It has been a stressful week for anyone trying to keep a weather eye open for the economic storms that are expected to break in the next few months.
The Chancellor of the Exchequer, the Office of Budgetary Responsibility and the Governor of the Bank of England queued up to make ever more alarming predictions of financial doom.
Which makes it so very curious that property prices in the prime central London area are still on the way up.
We are witnessing a flight of capital from the countries most at risk of economic meltdown, notably Greece, Italy, Portugal and Ireland. Many wealthy families from the Eurozone are moving their wealth to shell companies in offshore tax havens, using their corporate status to avoid paying stamp duty on the sale of their very high-end properties (because the corporation remains in ownership of the property, only its shares being transferred, no change is made on the title deeds and no stamp duty is payable).

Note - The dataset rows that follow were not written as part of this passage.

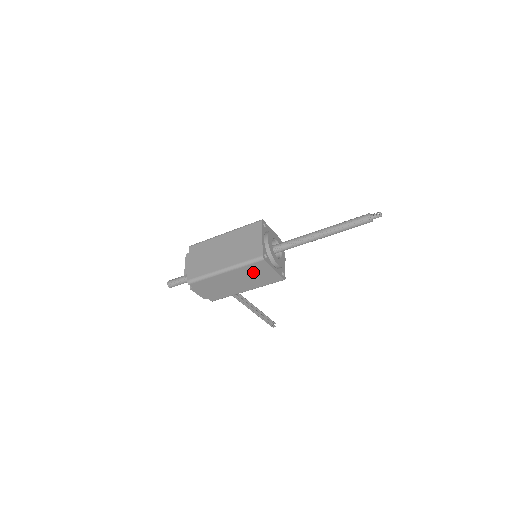
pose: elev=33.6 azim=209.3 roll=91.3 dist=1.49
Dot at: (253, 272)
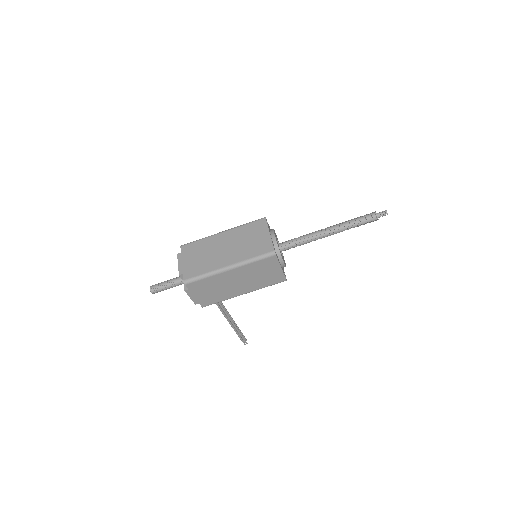
Dot at: (259, 270)
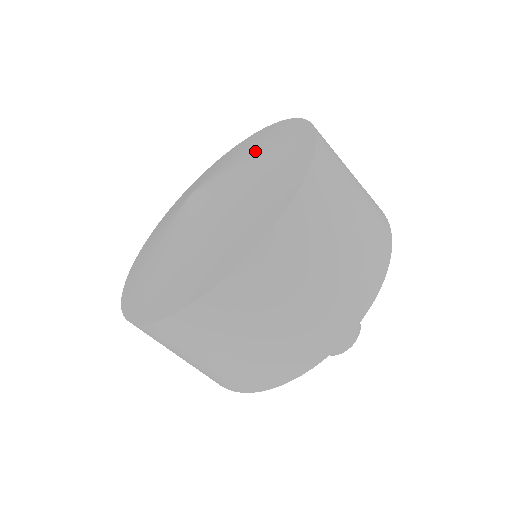
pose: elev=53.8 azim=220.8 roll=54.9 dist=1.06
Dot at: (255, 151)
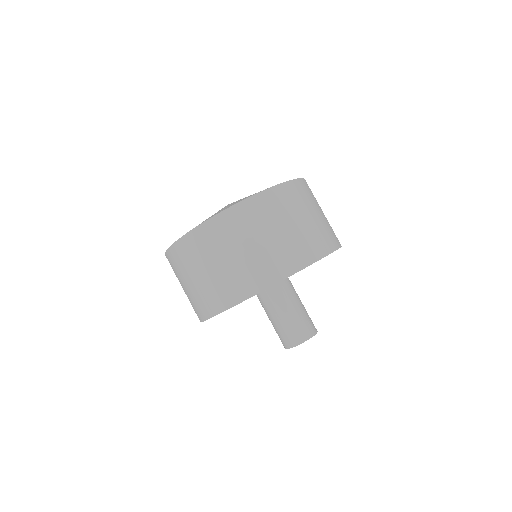
Dot at: occluded
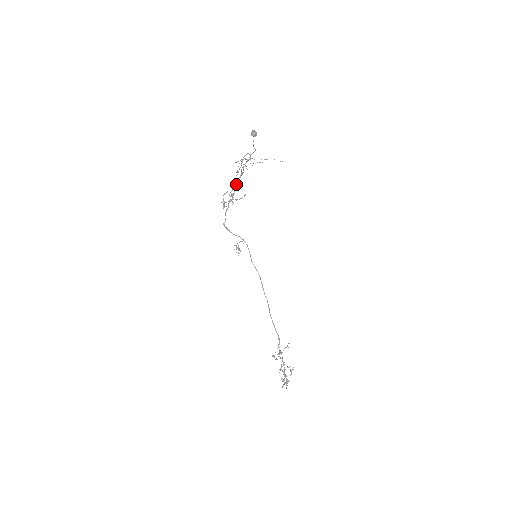
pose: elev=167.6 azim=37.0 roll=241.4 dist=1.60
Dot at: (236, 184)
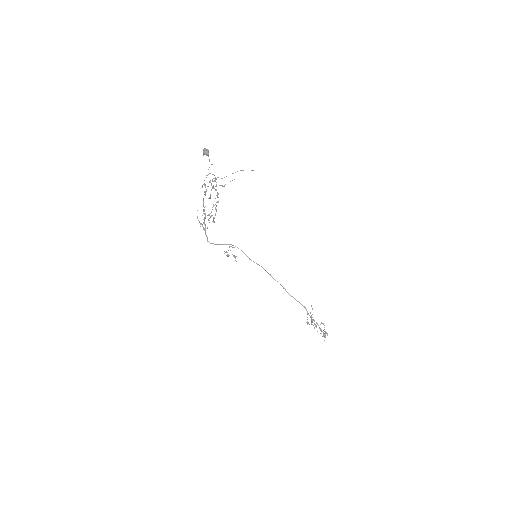
Dot at: (215, 209)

High net worth Britons are also buying, confident that the Regent's Park and Marylebone areas in particular will hold their value much more reliably than other forms of investment with the possible exception of gold – and the price of gold is now so high a crash is likely to occur immediately the general economic climate shows signs of improving and all the investors pile out as fast as they piled in.
It is clear that the next couple of years are not going to be much fun for anybody, but in our favoured part of the metropolis we are reasonably confident of a steady passage.